Criado por Maria Eduarda de Lima em ter, 31/03/2026 - 16:06 | Editado por Maria Eduarda de Lima há 2 dias.
A Universidade Federal de Ouro Preto (UFOP) é tema de uma dissertação que investiga como práticas de economia circular têm sido incorporadas na rotina da instituição. O trabalho, defendido pela mestra Karoline Barbosa Lima Costa de Souza no Programa de Pós-Graduação em Economia Aplicada (PPEA), analisa iniciativas já existentes e aponta desafios para que essas ações deixem de ser pontuais e passem a integrar de forma permanente a Universidade.
Intitulada “Economia Circular e o papel das universidades: um estudo para a Universidade Federal de Ouro Preto (MG)”, a dissertação foi orientada pela professora Fernanda Faria Silva e coorientada pelo professor Gabriel Max Dias Ferreira, e integra as ações do Programa de Extensão da Educação Superior na Pós-Graduação (PROEXT-PG), da Capes.
A economia circular propõe uma mudança no modelo tradicional de produção e consumo. Em vez de um sistema linear baseado em extrair, produzir e descartar, o conceito defende um ciclo contínuo, no qual os resíduos são reaproveitados como insumos para novos produtos. Esse modelo busca reduzir o desperdício e ampliar o uso eficiente dos recursos. Na prática, isso significa repensar a cadeia produtiva, para que materiais descartados possam ser reinseridos no processo produtivo.

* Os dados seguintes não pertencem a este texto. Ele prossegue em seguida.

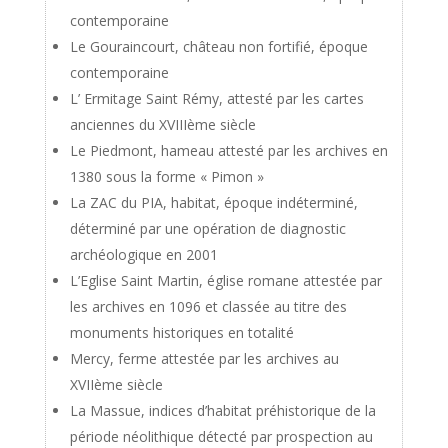
contemporaine
Le Gouraincourt, château non fortifié, époque
contemporaine
L’ Ermitage Saint Rémy, attesté par les cartes
anciennes du XVIIIème siècle
Le Piedmont, hameau attesté par les archives en
1380 sous la forme « Pimon »
La ZAC du PIA, habitat, époque indéterminé,
déterminé par une opération de diagnostic
archéologique en 2001
L’Eglise Saint Martin, église romane attestée par
les archives en 1096 et classée au titre des
monuments historiques en totalité
Mercy, ferme attestée par les archives au
XVIIème siècle
La Massue, indices d’habitat préhistorique de la
période néolithique détecté par prospection au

A pesquisa mostra que a UFOP já desenvolve diversas ações relacionadas à economia circular, especialmente nas áreas de ensino, pesquisa, extensão e gestão. No entanto, essas iniciativas ainda ocorrem de forma fragmentada e, muitas vezes, dependem de projetos específicos ou do engajamento individual de professores e equipes.
Nesse sentido, a dissertação aponta que o principal desafio está em transformar essas ações em políticas institucionais. Segundo Karoline, isso passa por integrar a economia circular aos instrumentos formais da Universidade, como contratos, compras públicas e planejamento institucional. Ela destaca que, atualmente, muitas iniciativas “ainda dependem de projetos específicos, editais com duração limitada ou do engajamento individual”, o que compromete sua continuidade. Para ela, o avanço ocorre quando essas ações deixam de ser individuais e passam a fazer parte das diretrizes da própria instituição.
Entre as práticas já existentes, o estudo destaca iniciativas relacionadas à gestão de resíduos e à educação ambiental. Um dos exemplos é a implantação de ecopontos no campus Morro do Cruzeiro, realizada em parceria com associações de catadores do município. A autora ressalta que essas ações “são muito importantes porque fortalecem a relação da universidade com o território”, ao integrar a comunidade às práticas sustentáveis.
Outro destaque é um projeto de extensão desenvolvido no Instituto de Ciências Sociais Aplicadas (ICSA), que articula economia circular com qualidade de vida e bem-estar. A iniciativa envolve atividades como trocas de roupas e de livros, oficinas de reaproveitamento e ações educativas.
A dissertação também aponta o papel estratégico da universidade na promoção dessas práticas para além do campus. De acordo com a pesquisadora, a UFOP pode atuar como um espaço de articulação entre diferentes atores, como poder público, sociedade civil e associações de catadores. Ela afirma que, ao fortalecer essas ações internamente, a Universidade contribui para que elas se expandam para Ouro Preto e Mariana.
O estudo conclui que a economia circular, para se consolidar, precisa ir além de iniciativas isoladas e se tornar parte da rotina institucional. Esse processo envolve tanto mudanças na gestão quanto o engajamento da comunidade acadêmica.